In your solution, the stop condition is :
if (n <= 2)
return 1;
until this condition is met, the function will make successive calls to itself. Each call reduces the int passed as a parameter. When it reaches 2, the stop condition dictates that the function returns with value 1 (the result of n=1 and n=2 in fibonacci(n) ).
Because the fibonacci is the sum of the last two numbers, the recursive part of the function,
return fib(n-1) + fib(n-2);
does a sum of n-1 and n-2 (as I said, the two last numbers of the sequence). When the n equals 2, these calls to function fib will finally have a value, and will be returned.
Example, if n = 3, the recursive part will call fib(2) and fib(1), both are equal or less than 2, so both calls will return 1. So the printf will print 1, 1, 2.

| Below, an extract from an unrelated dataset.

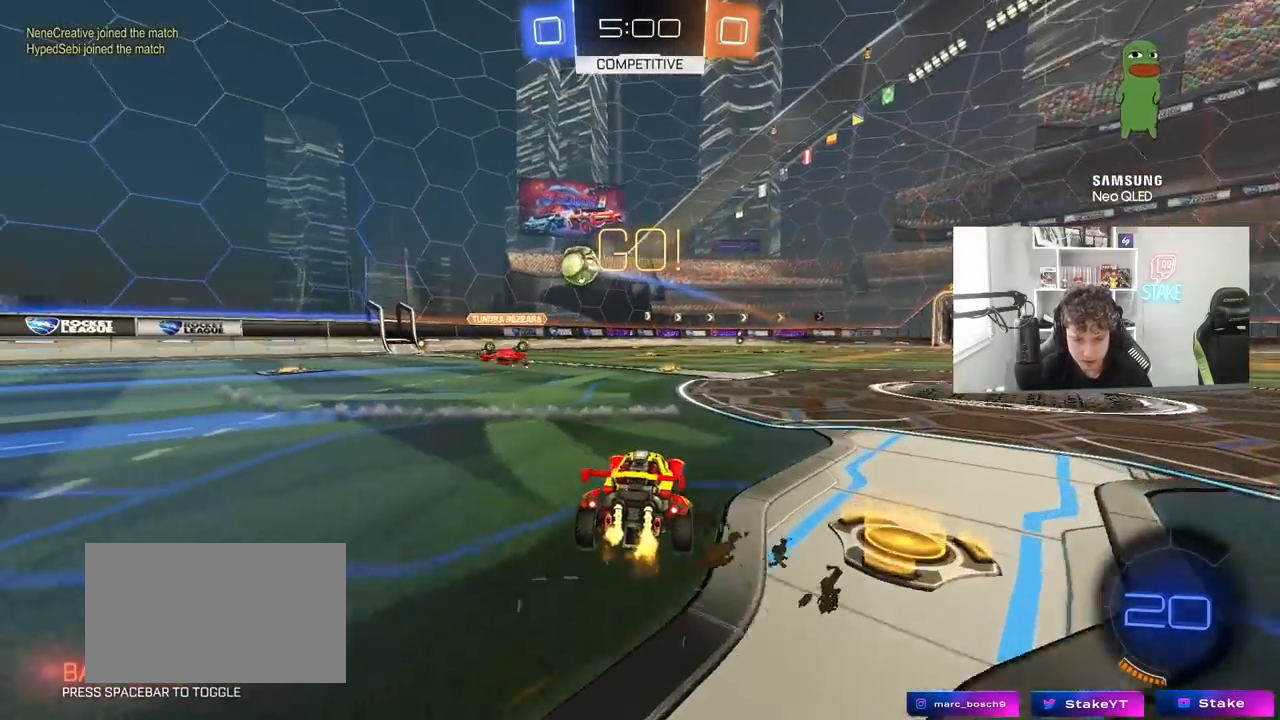
{"keys": ["w"], "mouse": ["left"], "mouse_move": "down-left", "events": [[83, "d", "up"], [133, "a", "down"], [267, "a", "up"], [367, "mouse_left", "down"], [417, "d", "down"], [450, "d", "up"]]}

2 is the sum of 1 + 1 (I know it's obvious, but sometimes stating the obvious helps).
F(n)
/ \
F(n-1) F(n-2)
/ \ / \
F(n-2) F(n-3) F(n-3) F(n-4)
/ \
F(n-3) F(n-4)
Important point to note is this algorithm is exponential because it does not store the result of previous calculated numbers. eg F(n-3) is called 3 times.
For more details refer algorithm by dasgupta chapter 0.2
This is the standard example for an recursive function.
The Fibonacci Numbers are declared recursive, too.
Both fib(1) and fib(2) are declared as 1. All others are calculated by adding the last two fibonacci numbers, so fib(3)=fib(2)+fib(1).
Compare this to the calculation method which does exactly this:
static int fib(int n) {
if (n <= 2)
return 1;
return fib(n-1) + fib(n-2);
}
By the way, this is a very slow way to calculate the fibonacci numbers, using two variables (you don't need all of them for the last one, only the last two!) and a loop is in O(n), the recursive function above has O(2^n) operations.